Regarding your situation, are the cracks between the individual wood planks, or within the planks themselves?

Also, do you have any idea of what type of finish is on the floors specifically?
Thanks. I really appreciate the information. Unfortunately, I don't know what kind of finish we have.

The cracks are within the planks themselves.

dawgfan
10-07-2004, 04:34 PM
I would suggest you consult with a floor refinisher to get the best advice. From what I know about floors (I worked in a paint and stain shop from '89-'95), fillers are a temporary solution - any flex in the flooring is going to cause the fill to pop out at some point; the more flex, the quicker it will pop. I'm guessing here, but your best solution may be to refinish the floors - have them sanded down to remove the remaining existing finish, then fill any gaps and cracks and lay down a new finish. The new finish will help seal in the fill and keep moisture from gaining a foothold in the gaps and cracks.

digamma
10-07-2004, 06:09 PM
I would suggest you consult with a floor refinisher to get the best advice. From what I know about floors (I worked in a paint and stain shop from '89-'95), fillers are a temporary solution - any flex in the flooring is going to cause the fill to pop out at some point; the more flex, the quicker it will pop. I'm guessing here, but your best solution may be to refinish the floors - have them sanded down to remove the remaining existing finish, then fill any gaps and cracks and lay down a new finish. The new finish will help seal in the fill and keep moisture from gaining a foothold in the gaps and cracks.
Thanks. I was afraid you might say that. A guy is coming out tomorrow.

Draft Dodger
10-07-2004, 06:25 PM
wow - when did Chief Rum change his screenname to dawgfan?

dawgfan
10-07-2004, 06:57 PM
Thanks. I was afraid you might say that. A guy is coming out tomorrow.

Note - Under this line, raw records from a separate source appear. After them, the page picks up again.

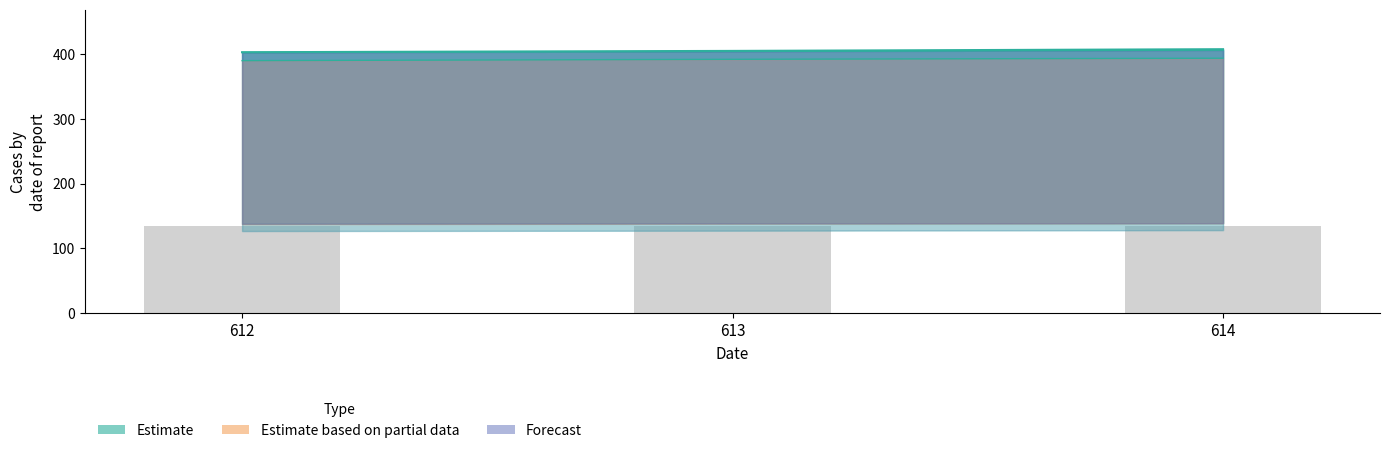

The value of col_11 line at 614 is 612.2. True or false?

False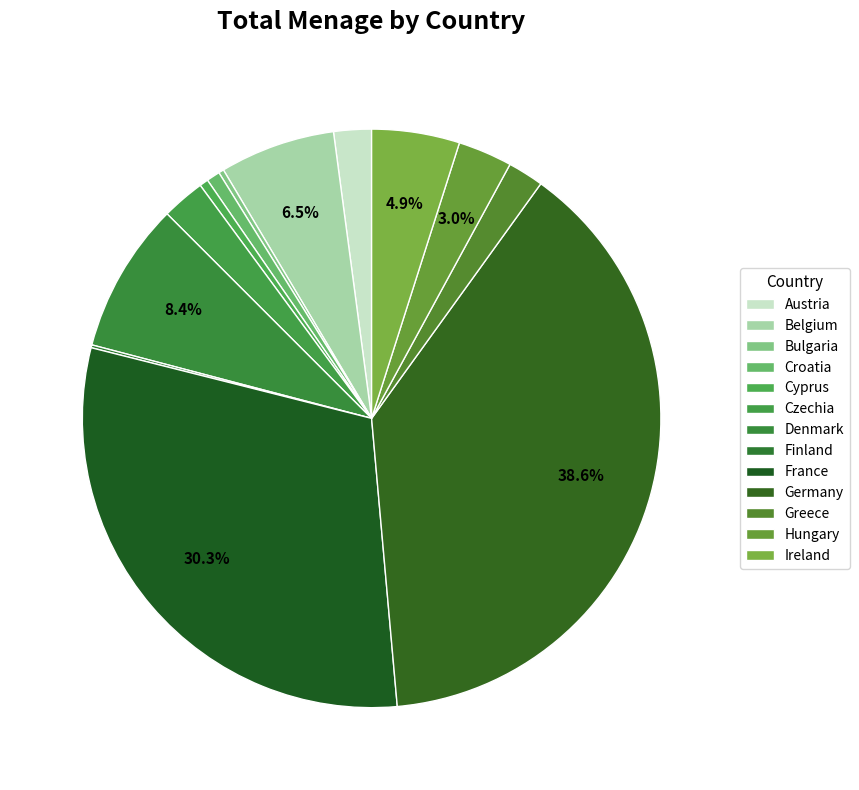

Rank the categories by value from lowest to highest.

Finland, Bulgaria, Cyprus, Croatia, Greece, Austria, Czechia, Hungary, Ireland, Belgium, Denmark, France, Germany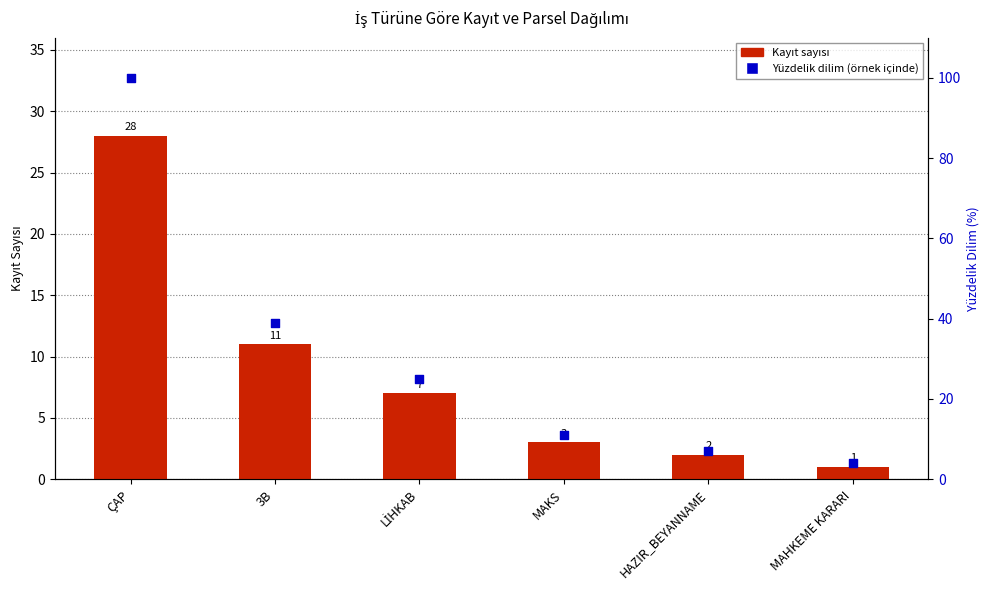

Which series reaches the minimum Y coordinate?

Kayıt Sayısı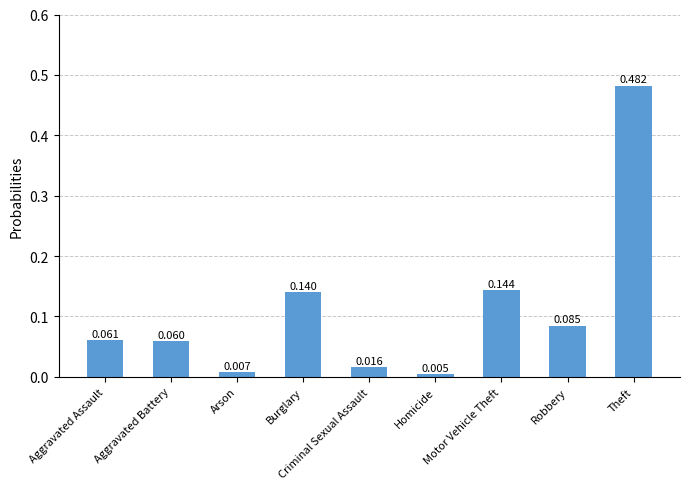

What is the label of the 4th bar from the left?

Burglary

If it is pine and you do need to refinish, I would suggest considering an oil finish - as I mentioned, they're easier to maintain and to fix spot problem areas than varnishes, polyurethanes or water-based finishes, plus they have a little more flexibility which works better with a softer wood like pine. If you'd had oak flooring I'd have suggested the opposite.

All things considered though, I'd find a good floor refinisher, one that comes recommended from a good local paint and stain hardware store, and follow his advice - I've been out of the business for almost a decade now and things may have changed, especially in regards to water-based finishes.

dawgfan
10-07-2004, 06:59 PM
wow - when did Chief Rum change his screenname to dawgfan?

Heh, not quite - a quick primer:

Chief Rum loves the Angels and the Bruins and is somewhat conservative politically;

dawgfan loves the Mariners and the Huskies and is fairly liberal politically;

Any other similarities are strictly coincidental.